Durant un mois, j'ai tout arpenté de l'île de Jade, me servant du Lodge comme d'une base arrière. J'ai écumé les Alpes néo-zélandaises. Dieu, comme ça caillait. Comme c'est étrange de dévaler des pistes  du Mont Cook en juillet en s'imaginant les amis se faire bronzer sur la Côte-d'Azur. J'avoue qu'en rentrant, j'étais trop fier d'exhiber les traces de mon masque de ski. J'ai approché l'Aspiring, malgré un mal de tête. En Maori, il s'appelle Tititea. Ça sonnerait presque comme le nom d'un satellite de Jupiter.

Le nirvana fut atteint lorsqu'au bout de mon périple, je pris la route 94 pour visiter Milford Sound, les chutes Sutherland et pour me gaver des paysages environnant le Mitre Peak.
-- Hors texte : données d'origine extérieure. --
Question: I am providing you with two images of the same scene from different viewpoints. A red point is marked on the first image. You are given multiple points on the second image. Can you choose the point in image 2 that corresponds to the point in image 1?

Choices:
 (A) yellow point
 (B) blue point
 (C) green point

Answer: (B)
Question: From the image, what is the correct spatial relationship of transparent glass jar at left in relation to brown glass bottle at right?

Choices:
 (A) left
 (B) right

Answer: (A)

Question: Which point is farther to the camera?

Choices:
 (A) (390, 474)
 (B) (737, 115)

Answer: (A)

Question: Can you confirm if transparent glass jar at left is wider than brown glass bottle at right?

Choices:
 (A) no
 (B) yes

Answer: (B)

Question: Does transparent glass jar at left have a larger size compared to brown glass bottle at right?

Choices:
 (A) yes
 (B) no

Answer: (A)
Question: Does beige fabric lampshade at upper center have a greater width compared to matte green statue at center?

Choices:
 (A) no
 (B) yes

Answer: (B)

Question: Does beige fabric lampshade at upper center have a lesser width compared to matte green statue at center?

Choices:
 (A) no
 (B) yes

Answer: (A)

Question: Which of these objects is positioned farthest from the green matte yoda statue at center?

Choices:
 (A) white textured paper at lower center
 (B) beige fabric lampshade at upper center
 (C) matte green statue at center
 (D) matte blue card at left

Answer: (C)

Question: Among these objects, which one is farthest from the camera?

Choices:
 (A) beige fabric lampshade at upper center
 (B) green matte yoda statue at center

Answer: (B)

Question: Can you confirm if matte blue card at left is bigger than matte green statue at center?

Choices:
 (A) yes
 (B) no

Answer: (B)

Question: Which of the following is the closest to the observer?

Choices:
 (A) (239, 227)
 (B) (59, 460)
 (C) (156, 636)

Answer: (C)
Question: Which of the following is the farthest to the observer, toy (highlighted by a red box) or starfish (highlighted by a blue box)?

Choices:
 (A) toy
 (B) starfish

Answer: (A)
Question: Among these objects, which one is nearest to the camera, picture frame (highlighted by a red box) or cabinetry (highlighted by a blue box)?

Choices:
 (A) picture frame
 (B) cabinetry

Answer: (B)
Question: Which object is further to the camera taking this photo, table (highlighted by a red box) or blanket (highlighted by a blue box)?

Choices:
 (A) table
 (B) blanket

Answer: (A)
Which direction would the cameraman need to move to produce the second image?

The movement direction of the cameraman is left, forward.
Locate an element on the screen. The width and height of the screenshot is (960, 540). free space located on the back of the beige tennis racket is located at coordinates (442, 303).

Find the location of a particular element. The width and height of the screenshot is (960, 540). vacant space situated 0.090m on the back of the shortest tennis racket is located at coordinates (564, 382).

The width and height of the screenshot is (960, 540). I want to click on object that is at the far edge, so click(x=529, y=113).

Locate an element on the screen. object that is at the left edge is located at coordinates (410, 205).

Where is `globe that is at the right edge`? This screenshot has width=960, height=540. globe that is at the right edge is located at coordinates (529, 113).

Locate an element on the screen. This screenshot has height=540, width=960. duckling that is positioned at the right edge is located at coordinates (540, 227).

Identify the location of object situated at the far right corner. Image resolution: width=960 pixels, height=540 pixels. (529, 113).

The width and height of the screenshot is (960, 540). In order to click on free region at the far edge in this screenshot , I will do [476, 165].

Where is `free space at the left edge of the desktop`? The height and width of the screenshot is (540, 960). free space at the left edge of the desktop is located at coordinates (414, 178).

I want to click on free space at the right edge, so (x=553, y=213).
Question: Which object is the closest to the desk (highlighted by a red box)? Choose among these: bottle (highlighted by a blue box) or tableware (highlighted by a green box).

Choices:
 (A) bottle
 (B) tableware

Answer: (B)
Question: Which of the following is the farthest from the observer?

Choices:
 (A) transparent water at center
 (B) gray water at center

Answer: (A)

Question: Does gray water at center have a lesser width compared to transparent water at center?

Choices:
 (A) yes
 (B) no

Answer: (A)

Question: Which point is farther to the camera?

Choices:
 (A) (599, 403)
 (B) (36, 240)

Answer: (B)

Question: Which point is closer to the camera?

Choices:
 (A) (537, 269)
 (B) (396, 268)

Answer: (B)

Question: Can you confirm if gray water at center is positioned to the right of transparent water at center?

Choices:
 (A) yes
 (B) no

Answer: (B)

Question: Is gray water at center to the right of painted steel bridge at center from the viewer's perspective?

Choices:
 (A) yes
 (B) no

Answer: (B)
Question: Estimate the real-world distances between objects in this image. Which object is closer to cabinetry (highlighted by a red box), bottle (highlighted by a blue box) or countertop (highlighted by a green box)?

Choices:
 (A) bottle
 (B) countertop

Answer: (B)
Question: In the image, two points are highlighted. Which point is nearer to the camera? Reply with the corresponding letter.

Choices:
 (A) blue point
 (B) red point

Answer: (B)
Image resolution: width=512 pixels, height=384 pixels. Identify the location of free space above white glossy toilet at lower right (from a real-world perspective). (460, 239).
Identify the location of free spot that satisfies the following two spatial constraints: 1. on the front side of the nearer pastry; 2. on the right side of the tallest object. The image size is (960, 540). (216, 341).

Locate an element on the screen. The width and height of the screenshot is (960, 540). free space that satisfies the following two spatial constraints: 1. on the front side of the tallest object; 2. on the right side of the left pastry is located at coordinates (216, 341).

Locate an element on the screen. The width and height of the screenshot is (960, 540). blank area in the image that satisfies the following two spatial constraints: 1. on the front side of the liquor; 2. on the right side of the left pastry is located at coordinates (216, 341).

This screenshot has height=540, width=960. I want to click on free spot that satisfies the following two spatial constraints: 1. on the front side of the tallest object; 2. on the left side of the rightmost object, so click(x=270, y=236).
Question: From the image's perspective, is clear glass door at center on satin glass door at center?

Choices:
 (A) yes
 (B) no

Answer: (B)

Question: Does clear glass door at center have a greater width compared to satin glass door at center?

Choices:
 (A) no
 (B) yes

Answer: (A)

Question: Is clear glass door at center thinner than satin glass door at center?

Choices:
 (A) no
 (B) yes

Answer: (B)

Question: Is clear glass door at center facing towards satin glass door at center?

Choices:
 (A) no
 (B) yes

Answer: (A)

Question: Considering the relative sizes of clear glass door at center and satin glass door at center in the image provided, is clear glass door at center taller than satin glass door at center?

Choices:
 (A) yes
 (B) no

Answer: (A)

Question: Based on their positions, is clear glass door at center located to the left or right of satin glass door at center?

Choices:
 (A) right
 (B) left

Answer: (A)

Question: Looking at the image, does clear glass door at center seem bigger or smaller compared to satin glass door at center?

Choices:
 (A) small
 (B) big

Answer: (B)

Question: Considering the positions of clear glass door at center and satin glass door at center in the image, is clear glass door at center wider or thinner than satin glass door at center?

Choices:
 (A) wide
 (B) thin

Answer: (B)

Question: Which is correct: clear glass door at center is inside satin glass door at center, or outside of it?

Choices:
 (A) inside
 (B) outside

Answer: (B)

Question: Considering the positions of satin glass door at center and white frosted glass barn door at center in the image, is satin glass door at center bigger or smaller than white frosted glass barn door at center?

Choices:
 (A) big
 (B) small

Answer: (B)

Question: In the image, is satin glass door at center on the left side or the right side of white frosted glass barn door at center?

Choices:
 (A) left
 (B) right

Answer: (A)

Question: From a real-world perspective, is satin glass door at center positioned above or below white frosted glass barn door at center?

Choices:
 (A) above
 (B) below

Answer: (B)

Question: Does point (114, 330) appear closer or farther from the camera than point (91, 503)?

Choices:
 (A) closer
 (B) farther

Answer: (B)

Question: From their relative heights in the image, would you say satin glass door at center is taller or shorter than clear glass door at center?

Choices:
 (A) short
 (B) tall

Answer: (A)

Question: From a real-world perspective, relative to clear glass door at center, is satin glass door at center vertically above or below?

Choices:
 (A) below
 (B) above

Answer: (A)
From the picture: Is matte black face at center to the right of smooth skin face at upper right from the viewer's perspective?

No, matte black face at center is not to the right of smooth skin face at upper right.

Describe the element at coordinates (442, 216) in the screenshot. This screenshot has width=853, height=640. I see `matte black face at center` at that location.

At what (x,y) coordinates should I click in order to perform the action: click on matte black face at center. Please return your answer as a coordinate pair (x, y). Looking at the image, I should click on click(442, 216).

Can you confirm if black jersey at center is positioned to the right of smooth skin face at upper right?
Into the Wild hantait mon esprit.

Après dix jours, je revins sur Dunedin. Mes escapades se limitèrent à ses environs, aux festivités du Chocolate Carnival et à me faire des amis dans les pubs. Des soirées à se donner des grandes tapes sur l'épaule et à refaire le monde, comme un pont reliant nos deux cultures, si éloignées en distance mais si proches dès la troisième bière.

Quand je n'ai pas le moral, que je suis au fond du trou, je me dis qu'il faudrait que je creuse un peu plus pour tomber sur mes potes kiwis. Et j'ai souvent un œil rivé sur Airbnb, toujours prêt pour de nouvelles aventures.